WORK INSTRUCTION -
Your copy should match the records exactly, apart from the pictures, which stay out.

RECORDS FOR THIS TASK -
== Segment start ==
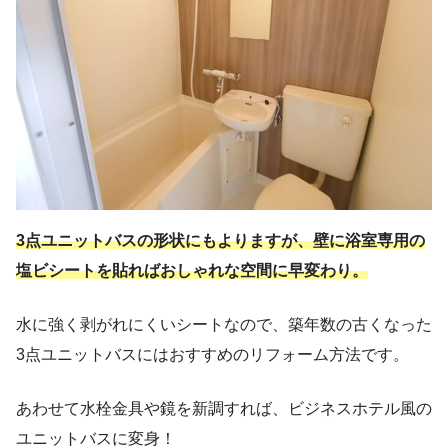
3点ユニットバスの形状にもよりますが、壁に浴室専用の
塩ビシートを貼れば
おしゃれな
空間
に早変わり
。
水に強く剥がれにくいシートなので、築年数の古くなった
3点ユニットバスにはおすすめのリフォーム方法です。
あわせて水栓金具や鏡を新調すれば、ビジネスホテル風の
ユニットバスに変身！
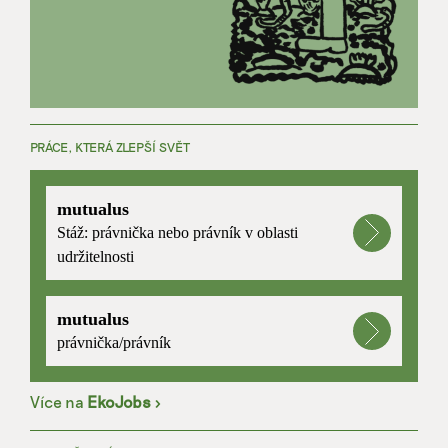
PRÁCE, KTERÁ ZLEPŠÍ SVĚT
mutualus
Stáž: právnička nebo právník v oblasti
udržitelnosti
mutualus
právnička/právník
Více na
EkoJobs
>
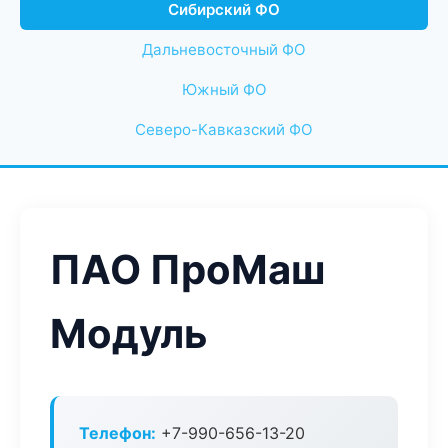
Сибирский ФО
Дальневосточный ФО
Южный ФО
Северо-Кавказский ФО
ПАО ПроМаш
Модуль
Телефон:
+7-990-656-13-20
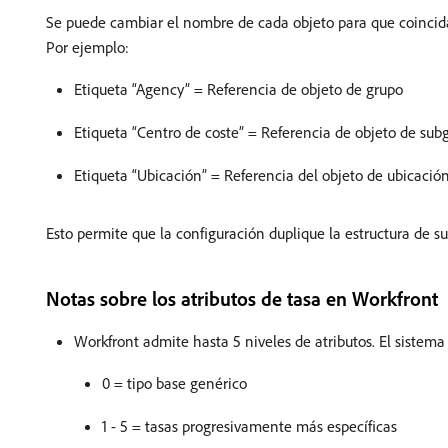
Se puede cambiar el nombre de cada objeto para que coincida c
Por ejemplo:
Etiqueta “Agency” = Referencia de objeto de grupo
Etiqueta “Centro de coste” = Referencia de objeto de sub
Etiqueta “Ubicación” = Referencia del objeto de ubicació
Esto permite que la configuración duplique la estructura de 
Notas sobre los atributos de tasa en Workfront
Workfront admite hasta 5 niveles de atributos. El sistema 
0 = tipo base genérico
1 - 5 = tasas progresivamente más específicas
== Segment end ==
SOLVED PROBLEM -
3点ユニットバスの形状にもよりますが、壁に浴室専用の
塩ビシートを貼れば
おしゃれな
空間
に早変わり
。
水に強く剥がれにくいシートなので、築年数の古くなった
3点ユニットバスにはおすすめのリフォーム方法です。
あわせて水栓金具や鏡を新調すれば、ビジネスホテル風の
ユニットバスに変身！
PRÁCE, KTERÁ ZLEPŠÍ SVĚT
mutualus
Stáž: právnička nebo právník v oblasti
udržitelnosti
mutualus
právnička/právník
Více na
EkoJobs
>
Сибирский ФО
Дальневосточный ФО
Южный ФО
Северо-Кавказский ФО
ПАО ПроМаш
Модуль
Телефон:
+7-990-656-13-20
Se puede cambiar el nombre de cada objeto para que coincida c
Por ejemplo:
Etiqueta “Agency” = Referencia de objeto de grupo
Etiqueta “Centro de coste” = Referencia de objeto de sub
Etiqueta “Ubicación” = Referencia del objeto de ubicació
Esto permite que la configuración duplique la estructura de 
Notas sobre los atributos de tasa en Workfront
Workfront admite hasta 5 niveles de atributos. El sistema 
0 = tipo base genérico
1 - 5 = tasas progresivamente más específicas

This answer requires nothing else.